The Sorcerer Kingdom's vanguard had fully penetrated the final ring of the city. The green, necrotic fog flowed through the streets like a physical liquid. It rapidly filled the geometric grid of Kami Miyako.
The undead did not run. They did not break formation to chase fleeing stragglers. They marched.
Tens of thousands of skeletal warriors, armored zombies, and towering Death Knights moved with perfect, terrifying synchronization. They advanced block by block, avenue by avenue. It was a slow, methodical tide swallowing everything in its path. Wherever the green fog touched, the scattered fires of the burning city were instantly snuffed out, replaced by a cold, suffocating blackness.
From the aerial view, the Six Grand Cathedrals looked like tiny, glowing islands of gold in a rapidly expanding ocean of dark.

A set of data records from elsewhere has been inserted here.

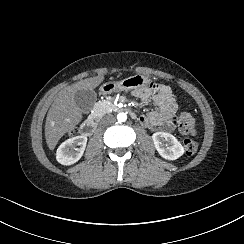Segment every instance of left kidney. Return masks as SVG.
<instances>
[{
  "instance_id": "left-kidney-1",
  "label": "left kidney",
  "mask_w": 244,
  "mask_h": 244,
  "mask_svg": "<svg viewBox=\"0 0 244 244\" xmlns=\"http://www.w3.org/2000/svg\"><path fill=\"white\" fill-rule=\"evenodd\" d=\"M152 140L158 154L165 160L175 161L185 153L182 143L170 133H153Z\"/></svg>"
}]
</instances>
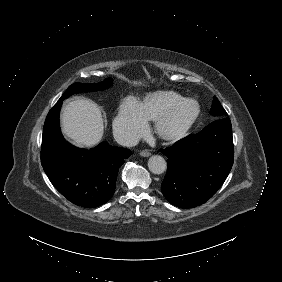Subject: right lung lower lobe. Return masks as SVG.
<instances>
[{"label": "right lung lower lobe", "mask_w": 282, "mask_h": 282, "mask_svg": "<svg viewBox=\"0 0 282 282\" xmlns=\"http://www.w3.org/2000/svg\"><path fill=\"white\" fill-rule=\"evenodd\" d=\"M58 100L48 113L42 136L41 164L53 186L72 203L98 207L114 194L119 168L132 152L103 142L91 150L66 142L59 127Z\"/></svg>", "instance_id": "right-lung-lower-lobe-1"}]
</instances>
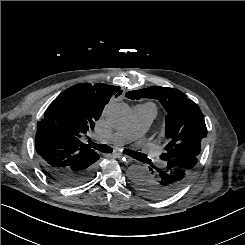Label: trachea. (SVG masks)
I'll list each match as a JSON object with an SVG mask.
<instances>
[{"instance_id":"3493384b","label":"trachea","mask_w":245,"mask_h":245,"mask_svg":"<svg viewBox=\"0 0 245 245\" xmlns=\"http://www.w3.org/2000/svg\"><path fill=\"white\" fill-rule=\"evenodd\" d=\"M89 146L100 151V152H103V153H111L112 152V148L110 146L104 145V144L99 145V144L92 142L91 140L89 141ZM124 152L126 154H130L131 151L130 150H124Z\"/></svg>"}]
</instances>
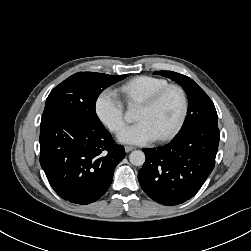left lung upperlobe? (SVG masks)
Segmentation results:
<instances>
[{
  "instance_id": "1",
  "label": "left lung upper lobe",
  "mask_w": 251,
  "mask_h": 251,
  "mask_svg": "<svg viewBox=\"0 0 251 251\" xmlns=\"http://www.w3.org/2000/svg\"><path fill=\"white\" fill-rule=\"evenodd\" d=\"M154 74L174 80L187 94V116L177 135L198 127H218L217 112L213 102L191 78L173 71H157Z\"/></svg>"
}]
</instances>
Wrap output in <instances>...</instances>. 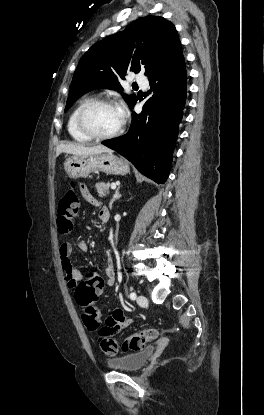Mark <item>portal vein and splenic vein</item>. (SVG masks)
<instances>
[{
  "instance_id": "1",
  "label": "portal vein and splenic vein",
  "mask_w": 264,
  "mask_h": 415,
  "mask_svg": "<svg viewBox=\"0 0 264 415\" xmlns=\"http://www.w3.org/2000/svg\"><path fill=\"white\" fill-rule=\"evenodd\" d=\"M111 188H112V189H115V188H116V184H115V183H112V184H111Z\"/></svg>"
}]
</instances>
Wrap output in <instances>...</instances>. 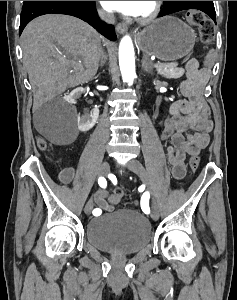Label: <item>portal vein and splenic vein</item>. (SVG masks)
<instances>
[{
	"mask_svg": "<svg viewBox=\"0 0 237 300\" xmlns=\"http://www.w3.org/2000/svg\"><path fill=\"white\" fill-rule=\"evenodd\" d=\"M177 63H179V62H177V61H174V60H172L170 63H160V64H170V65H160L159 63H156V64H159V65H156L155 67L156 68H170V69H174V68H177Z\"/></svg>",
	"mask_w": 237,
	"mask_h": 300,
	"instance_id": "obj_1",
	"label": "portal vein and splenic vein"
}]
</instances>
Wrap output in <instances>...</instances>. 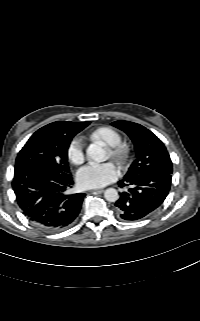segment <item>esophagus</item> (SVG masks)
I'll return each mask as SVG.
<instances>
[{"mask_svg":"<svg viewBox=\"0 0 200 321\" xmlns=\"http://www.w3.org/2000/svg\"><path fill=\"white\" fill-rule=\"evenodd\" d=\"M91 192L92 193H102V192H104V190L103 189H95V190H92Z\"/></svg>","mask_w":200,"mask_h":321,"instance_id":"obj_1","label":"esophagus"}]
</instances>
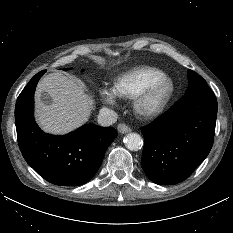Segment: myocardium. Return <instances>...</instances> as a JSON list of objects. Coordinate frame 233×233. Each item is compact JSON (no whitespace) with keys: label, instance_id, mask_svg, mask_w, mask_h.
<instances>
[{"label":"myocardium","instance_id":"1","mask_svg":"<svg viewBox=\"0 0 233 233\" xmlns=\"http://www.w3.org/2000/svg\"><path fill=\"white\" fill-rule=\"evenodd\" d=\"M171 78L162 76L147 85L134 97V110L144 119H153L161 115L174 94Z\"/></svg>","mask_w":233,"mask_h":233}]
</instances>
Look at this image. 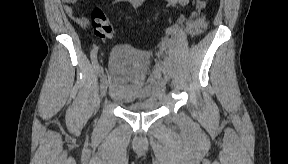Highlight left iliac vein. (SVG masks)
Masks as SVG:
<instances>
[{
    "mask_svg": "<svg viewBox=\"0 0 288 164\" xmlns=\"http://www.w3.org/2000/svg\"><path fill=\"white\" fill-rule=\"evenodd\" d=\"M166 77L169 79L170 78V75H169V73H166Z\"/></svg>",
    "mask_w": 288,
    "mask_h": 164,
    "instance_id": "4c4485c4",
    "label": "left iliac vein"
}]
</instances>
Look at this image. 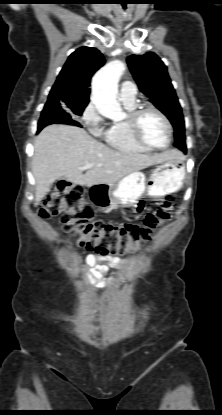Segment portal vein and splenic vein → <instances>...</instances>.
I'll use <instances>...</instances> for the list:
<instances>
[{
  "label": "portal vein and splenic vein",
  "instance_id": "1",
  "mask_svg": "<svg viewBox=\"0 0 222 415\" xmlns=\"http://www.w3.org/2000/svg\"><path fill=\"white\" fill-rule=\"evenodd\" d=\"M93 166H94V164H93V163H89V164H86L85 166L81 167V169H82V170H87V169H89V168H91V167H93Z\"/></svg>",
  "mask_w": 222,
  "mask_h": 415
}]
</instances>
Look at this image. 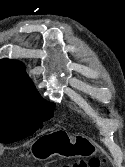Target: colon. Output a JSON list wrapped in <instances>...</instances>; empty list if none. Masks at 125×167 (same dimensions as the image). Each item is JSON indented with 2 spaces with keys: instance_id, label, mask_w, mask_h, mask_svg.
<instances>
[{
  "instance_id": "1",
  "label": "colon",
  "mask_w": 125,
  "mask_h": 167,
  "mask_svg": "<svg viewBox=\"0 0 125 167\" xmlns=\"http://www.w3.org/2000/svg\"><path fill=\"white\" fill-rule=\"evenodd\" d=\"M103 162L101 158H91L88 162L76 161L71 164L64 165L63 167H100Z\"/></svg>"
}]
</instances>
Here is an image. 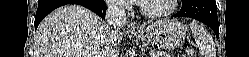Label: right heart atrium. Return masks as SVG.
<instances>
[{"instance_id": "obj_1", "label": "right heart atrium", "mask_w": 249, "mask_h": 57, "mask_svg": "<svg viewBox=\"0 0 249 57\" xmlns=\"http://www.w3.org/2000/svg\"><path fill=\"white\" fill-rule=\"evenodd\" d=\"M108 5L113 7L115 10H124L127 8V3L122 0L117 1H107Z\"/></svg>"}]
</instances>
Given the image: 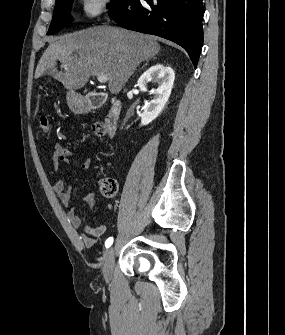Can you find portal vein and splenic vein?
<instances>
[{"label": "portal vein and splenic vein", "mask_w": 285, "mask_h": 335, "mask_svg": "<svg viewBox=\"0 0 285 335\" xmlns=\"http://www.w3.org/2000/svg\"><path fill=\"white\" fill-rule=\"evenodd\" d=\"M97 80L100 84H106V82H108V76H105V74H99V76H97Z\"/></svg>", "instance_id": "18ae733b"}]
</instances>
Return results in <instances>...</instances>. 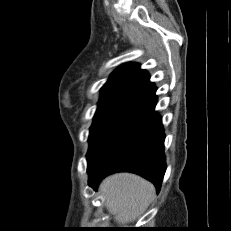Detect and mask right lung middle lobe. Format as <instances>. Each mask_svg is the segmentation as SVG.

And the ocean was closing in.
The vanguard of the undead horde reached the edge of the great plaza before the Cathedral of the Earth God. They did not charge the marble steps. They halted. They formed a perfect, silent, unbroken wall of rusted iron and rotting bone that stretched from one side of the vast square to the other.
In the center of the undead line, the fog parted.
Three Doom Lords stepped forward to the very edge of the plaza. Their entropic auras warped the air around them. The remaining ornamental trees lining the square died instantly. The vibrant green leaves withered into gray ash and blew away before hitting the cobblestones. The wrought-iron fences enclosing the gardens rusted into red powder.
The three behemoths raised their heavy, black halberds in perfect unison. They pointed the jagged blades directly at the small, battered man standing alone at the top of the white marble stairs.
The marching had stopped. The slaughter of the civilians in the lower city was complete.
Now, there was only the Cathedral, the Grand Marshal, and the absolute, inevitable silence before the final wave broke.
High above, the red flare sputtered out. It plunged the sky back into suffocating darkness.
In the dark, the dead stepped onto holy ground.